Usłyszeliśmy o tym, że najważniejsze jest bycie autentycznym świadkiem. Ciężko jest świadczyć o Bogu, który jest miłością samemu tego nie doświadczając. Dlatego przede wszystkim sami potrzebujemy ożywienia kerygmatem, aby nasze serca na nowo przyjęły Miłość Bożą. Jest to nasze nieustanne zadanie, aby pozbywać się kłamstw i fałszywych przekonań. Otwarci na Jego Miłość jesteśmy w stanie budować miejsca, w których jest pokój i prawda. Bez autoewangelizacji nie jesteśmy w stanie formować innych.
Odkrywaliśmy jak Pan Jezus burzył w nas stare mury i stare schematy. Modlitwa uwielbienia miała nam pomóc, aby zniszczyć nasze Jerycho i uwolnić się od tego co jest w nas obwarowaniem, które nie pozwala nam otworzyć się na nowe życie z Jezusem. Z pamięcią o tym, że nie wolno nam odbudowywać tych murów, choć bardzo chcielibyśmy do nich wrócić.

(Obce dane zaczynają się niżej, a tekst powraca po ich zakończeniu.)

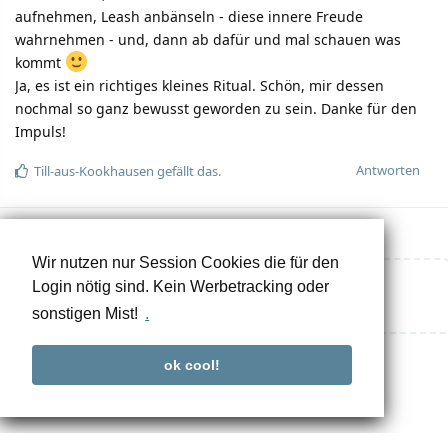
aufnehmen, Leash anbänseln - diese innere Freude
wahrnehmen - und, dann ab dafür und mal schauen was
kommt
Ja, es ist ein richtiges kleines Ritual. Schön, mir dessen
nochmal so ganz bewusst geworden zu sein. Danke für den
Impuls!
Antworten
Till-aus-Kookhausen
gefällt das.
Wir nutzen nur Session Cookies die für den
Login nötig sind. Kein Werbetracking oder
Eine Antwort schreiben…
sonstigen Mist!
.
ok cool!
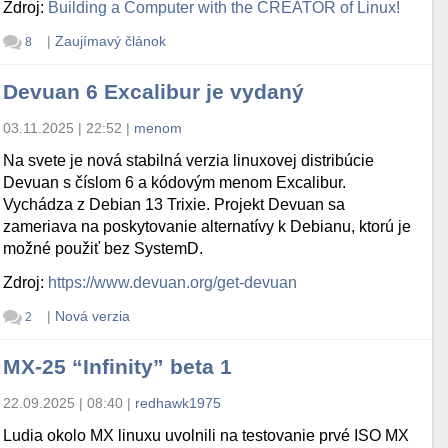
Zdroj:
Building a Computer with the CREATOR of Linux!
|
Zaujímavý článok
8
Devuan 6 Excalibur je vydaný
03.11.2025 | 22:52
|
menom
Na svete je nová stabilná verzia linuxovej distribúcie
Devuan s číslom 6 a kódovým menom Excalibur.
Vychádza z Debian 13 Trixie. Projekt Devuan sa
zameriava na poskytovanie alternatívy k Debianu, ktorú je
možné použiť bez SystemD.
Zdroj:
https://www.devuan.org/get-devuan
|
Nová verzia
2
MX-25 “Infinity” beta 1
22.09.2025 | 08:40
|
redhawk1975
Ludia okolo MX linuxu uvolnili na testovanie prvé ISO MX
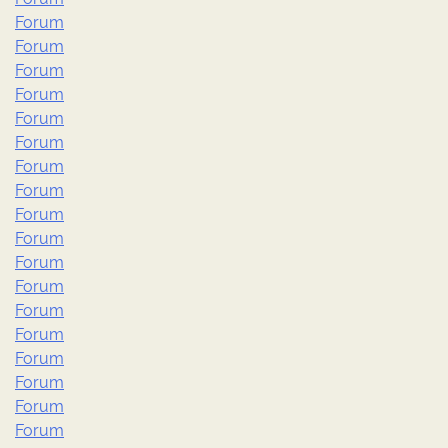
Forum
Forum
Forum
Forum
Forum
Forum
Forum
Forum
Forum
Forum
Forum
Forum
Forum
Forum
Forum
Forum
Forum
Forum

Pomóż w rozwoju naszego portalu
Najważniejszym zdaniem dla nas jest nieustanne trwanie w wierzę. Po przez świadectwa karmimy się tym jak Bóg działa w naszym życiu. Czasami są to wielkie i wzniosłe rzeczy, a czasami to zwykle i małe zwyczajne cuda Jego miłości. Jako powołani do głoszenia i ewangelizacji stale potrzebujemy odkrywać działanie Jezusa w naszym życiu po przez trwanie w Jego obecności oraz otwartość na nowe. Ważne jest także forma. Przekaz wiary w dzisiejszym świecie nie może być archaiczny. Potrzeba wpuszczenia świeżego powietrza do zatęchłych miejsc w których nie ma już życia. Nadal zapraszajmy Duch Świętego, aby czynił wszystko od nowa. Jezus chce przynosić uzdrowienie dla nas i dla naszych wspólnot, aby poszerzały się nasze serca.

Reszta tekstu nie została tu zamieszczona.